During her time as a volunteer assistant coach, Yoculan Leebern mostly helped with floor, but she also served as a mentor for the coaching staff and the team.
“She has that great balance of knowledge, information and love for the sport and Georgia, but also just the ability to have a laugh, to have fun, to enjoy what she’s doing,” Kupets Carter said.
When asked what Yoculan Leebern sees in Kupets Carter as a coach, she had a long list: Kupets Carter is a team player who works well with her other coaches and with the gymnasts. She knows how to adjust to the needs of each individual athlete so the team can be at its best. In addition, the gymnasts highly respect her.
Moving forward, Kupets Carter believes that her team will continue to rise despite Yoculan Leebern now retiring for a second time.
“We’re going to continue to make it to nationals; that’s definitely a big goal,” Kupets Carter said.
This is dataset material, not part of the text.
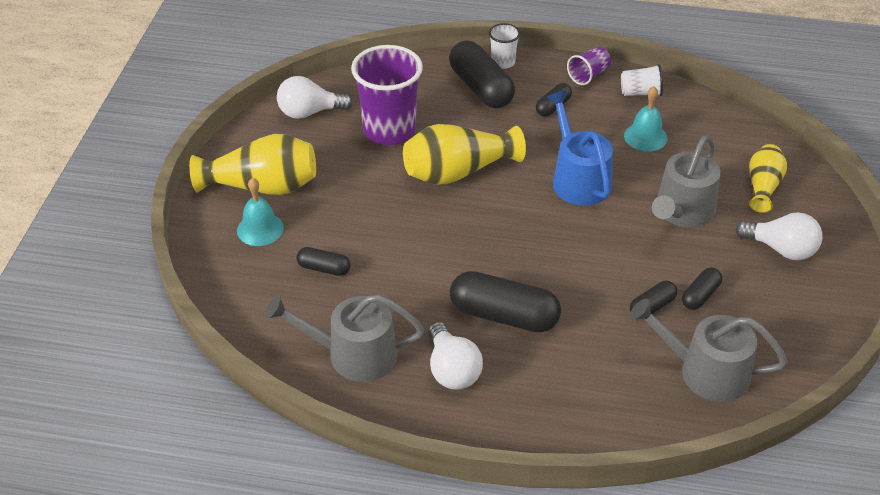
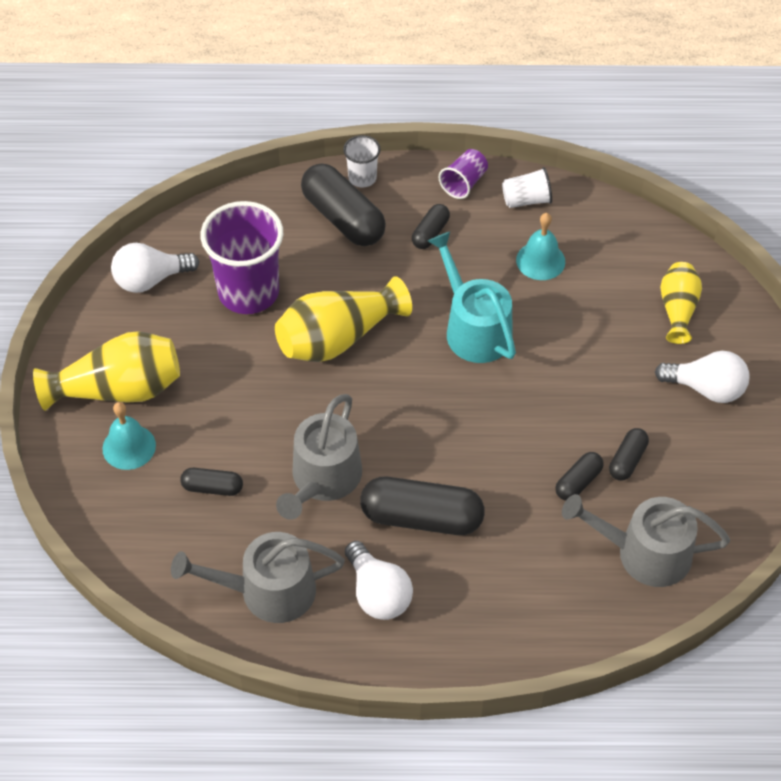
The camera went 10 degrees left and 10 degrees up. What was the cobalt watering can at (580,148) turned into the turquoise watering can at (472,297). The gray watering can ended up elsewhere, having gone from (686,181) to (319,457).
The team also hopes to make it a step further and qualify for the national finals next year. “We came just shy of it [this year], but wow, we performed to a great level the entire year starting out with a great home opener.”
The goal in 2019 was to start strong and peak at the right time, but Kupets Carter plans to change that in 2020: “We’re going to start strong and stay strong next year.”
In addition, she wants the team to continue to push boundaries and be in contention to win another national title.
“Being part of that conversation of the top teams—that’s what Georgia gymnastics is, and that’s what we will continue to do,” she said.